6 comments

  • CharlesW 2 hours ago
    Previously: https://news.ycombinator.com/item?id=48709744

    https://swelljoe.com/post/will-it-mythos/: "Poor performer here, only found the one bug that almost every model found, despite its performance on other benchmarks being excellent for its size. […] It also performs poorly in a chat without tools, exhibiting an ehthusiasm for hallucination. I’m currently working on a replication of this with full tool access, including bash/Python, which may allow this model to be competitive."

    • NitpickLawyer 57 minutes ago
      > It also performs poorly in a chat without tools, exhibiting an ehthusiasm for hallucination. I’m currently working on a replication of this with full tool access, including bash/Python, which may allow this model to be competitive.

      How is that a serious phrase in '26? I mean I have no idea if this fine-tune is good, haven't tried it, but testing a (clearly) agentic model without tool access and expecting it to work is crazy, no? What was he even testing?!

      • nodja 6 minutes ago
        Last thing you want a model to do is hallucinate a tool call and it's outputs...
      • vikingcat 43 minutes ago
        Maybe expecting it to recognize it's limitation without tools instead of hallucinate. But yeah, not wholly useful. It's performance (and proclivity to hallucinations) with tools is what really matters.
  • kennywinker 2 hours ago
    Can anyone explain what’s the story here? Is this just a re-skinned qwen? Who is deepreinforce-ai and why isn’t this model listed on their website?

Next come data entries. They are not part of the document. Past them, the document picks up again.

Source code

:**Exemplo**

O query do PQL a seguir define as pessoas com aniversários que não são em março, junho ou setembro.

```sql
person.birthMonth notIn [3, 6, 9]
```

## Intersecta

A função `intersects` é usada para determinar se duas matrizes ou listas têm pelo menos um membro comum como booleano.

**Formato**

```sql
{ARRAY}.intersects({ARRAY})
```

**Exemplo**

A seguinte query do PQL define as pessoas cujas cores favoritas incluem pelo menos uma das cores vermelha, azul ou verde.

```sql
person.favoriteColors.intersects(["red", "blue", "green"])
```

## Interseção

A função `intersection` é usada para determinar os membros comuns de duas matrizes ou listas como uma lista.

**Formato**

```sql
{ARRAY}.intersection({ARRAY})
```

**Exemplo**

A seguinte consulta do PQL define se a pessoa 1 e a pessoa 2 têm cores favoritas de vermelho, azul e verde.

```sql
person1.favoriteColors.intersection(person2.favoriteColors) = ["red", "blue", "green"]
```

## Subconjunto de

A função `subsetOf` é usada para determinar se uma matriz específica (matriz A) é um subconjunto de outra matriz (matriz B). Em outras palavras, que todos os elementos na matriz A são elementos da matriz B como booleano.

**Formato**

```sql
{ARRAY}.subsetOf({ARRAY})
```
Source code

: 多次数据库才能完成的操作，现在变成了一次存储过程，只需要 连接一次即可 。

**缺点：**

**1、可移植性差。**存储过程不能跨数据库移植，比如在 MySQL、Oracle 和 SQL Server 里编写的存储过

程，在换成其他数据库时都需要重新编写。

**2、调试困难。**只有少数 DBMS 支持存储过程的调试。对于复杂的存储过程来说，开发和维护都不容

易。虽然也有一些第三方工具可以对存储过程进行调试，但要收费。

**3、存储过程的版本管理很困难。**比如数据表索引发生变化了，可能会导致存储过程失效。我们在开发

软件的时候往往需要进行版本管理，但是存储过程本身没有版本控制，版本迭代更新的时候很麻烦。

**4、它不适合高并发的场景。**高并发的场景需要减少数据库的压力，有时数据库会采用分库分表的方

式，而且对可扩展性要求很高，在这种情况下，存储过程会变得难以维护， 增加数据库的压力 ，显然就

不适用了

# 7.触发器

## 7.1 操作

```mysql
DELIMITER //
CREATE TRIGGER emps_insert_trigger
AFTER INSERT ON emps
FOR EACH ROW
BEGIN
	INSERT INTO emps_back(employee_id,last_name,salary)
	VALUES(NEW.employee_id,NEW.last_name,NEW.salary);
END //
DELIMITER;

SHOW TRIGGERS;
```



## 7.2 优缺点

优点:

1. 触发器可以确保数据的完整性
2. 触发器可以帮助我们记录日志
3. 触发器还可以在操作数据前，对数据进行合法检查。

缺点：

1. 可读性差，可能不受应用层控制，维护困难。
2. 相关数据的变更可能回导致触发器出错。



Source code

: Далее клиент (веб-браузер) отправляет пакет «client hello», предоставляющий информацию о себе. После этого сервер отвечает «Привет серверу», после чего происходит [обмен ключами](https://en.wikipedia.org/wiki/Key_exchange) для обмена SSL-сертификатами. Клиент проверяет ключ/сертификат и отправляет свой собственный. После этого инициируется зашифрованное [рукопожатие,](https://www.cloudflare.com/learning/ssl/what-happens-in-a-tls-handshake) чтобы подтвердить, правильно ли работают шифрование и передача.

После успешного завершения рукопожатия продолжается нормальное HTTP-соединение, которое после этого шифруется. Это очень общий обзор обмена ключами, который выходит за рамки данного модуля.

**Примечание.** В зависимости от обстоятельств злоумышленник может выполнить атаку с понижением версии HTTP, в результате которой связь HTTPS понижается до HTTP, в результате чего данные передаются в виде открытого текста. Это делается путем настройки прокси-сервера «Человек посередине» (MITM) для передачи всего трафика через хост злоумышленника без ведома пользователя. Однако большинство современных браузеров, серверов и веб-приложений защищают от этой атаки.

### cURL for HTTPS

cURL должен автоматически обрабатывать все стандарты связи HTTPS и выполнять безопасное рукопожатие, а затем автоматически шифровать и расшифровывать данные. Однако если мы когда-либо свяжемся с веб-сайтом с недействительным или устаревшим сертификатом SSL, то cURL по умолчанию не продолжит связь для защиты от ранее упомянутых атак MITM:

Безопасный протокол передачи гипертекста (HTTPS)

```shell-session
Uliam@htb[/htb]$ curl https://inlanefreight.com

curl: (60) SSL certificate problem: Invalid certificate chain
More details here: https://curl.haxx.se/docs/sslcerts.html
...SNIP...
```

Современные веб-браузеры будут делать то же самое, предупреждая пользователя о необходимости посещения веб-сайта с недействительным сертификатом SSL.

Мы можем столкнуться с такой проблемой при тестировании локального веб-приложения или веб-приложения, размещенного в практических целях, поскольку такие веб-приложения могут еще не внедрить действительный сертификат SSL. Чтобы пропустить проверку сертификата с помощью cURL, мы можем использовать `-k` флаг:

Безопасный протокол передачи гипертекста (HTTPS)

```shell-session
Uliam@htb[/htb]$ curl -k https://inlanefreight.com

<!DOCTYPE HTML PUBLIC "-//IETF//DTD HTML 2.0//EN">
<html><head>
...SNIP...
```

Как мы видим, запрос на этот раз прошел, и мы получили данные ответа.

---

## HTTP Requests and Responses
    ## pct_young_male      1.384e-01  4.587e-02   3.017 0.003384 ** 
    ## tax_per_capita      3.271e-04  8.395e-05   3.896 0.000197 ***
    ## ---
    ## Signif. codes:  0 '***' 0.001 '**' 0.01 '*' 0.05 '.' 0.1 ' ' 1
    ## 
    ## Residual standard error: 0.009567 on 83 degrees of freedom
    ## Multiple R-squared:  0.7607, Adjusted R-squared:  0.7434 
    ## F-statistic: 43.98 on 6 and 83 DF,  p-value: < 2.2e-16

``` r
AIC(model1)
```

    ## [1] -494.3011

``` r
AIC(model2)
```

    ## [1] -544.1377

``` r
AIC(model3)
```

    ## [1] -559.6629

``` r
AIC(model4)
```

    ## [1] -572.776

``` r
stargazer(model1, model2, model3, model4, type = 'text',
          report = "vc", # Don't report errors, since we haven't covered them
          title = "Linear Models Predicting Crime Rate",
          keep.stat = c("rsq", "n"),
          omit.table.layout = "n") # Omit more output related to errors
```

    How does it self-improve, does the model change on disk - or just during a single context run it gets better?

    • simonw 2 hours ago
      It doesn't self-improve, that's a misleading headline.

      As far as I can tell they trained it by running their own reinforcement learning on top of Qwen and Gemma 4 (not sure how they combined weights from both, or if they used Qwen as the basis and Gemma 4 to help train?) - so the "self-improving" is about their training process, not how you use the weights.

      • kamranjon 2 hours ago
        I think the 9b and 31b dense are Gemma models and the 35B-MoE, and 397B-MoE are Qwen models since these are model sizes covered by each of them respectively
      • kennywinker 2 hours ago
        Gotcha. That makes more sense. We ran the model to train the model -> “self-improving”.
  • ricardobayes 48 minutes ago
    This is the first Qwen fine-tune that is not immediately rejected by the local LLM community, and in some cases even being recommended. Based on my limited usage, it is good, gives creative solutions to coding problems. I don't expect 9-35B models to one-click create full apps. Most people who were complaining did so .
    • monkmartinez 23 minutes ago
      > Most people who were complaining did so .

      It has been this way since the beginning, unfortunately. There is certainly no harm in trying on local models on local workloads with modest guardrails.

      Like most of these models (Qwen, Gemma, Llama, gpt-oss), finding all the little gotchas like, special tokens and prompt structure, model preference are a PITA right now. The reward are really nice models that run exceptionally well in agentic harnesses tuned with the prompts and parameters you fought so hard to learn.

    • arcanemachiner 16 minutes ago
      We must be in different communities... Qwen models are the most recommended ones that will actually run on local hardware that is accessible to the masses!
  • S0y 1 hour ago
    These are simply benchmaxxed versions of either Qwen or Gemma 4.
    • jorisw 42 minutes ago
      Citation needed
  • anana_ 40 minutes ago
    They keep mentioning a 31B dense model, but there are no benchmarks or weights for it anywhere?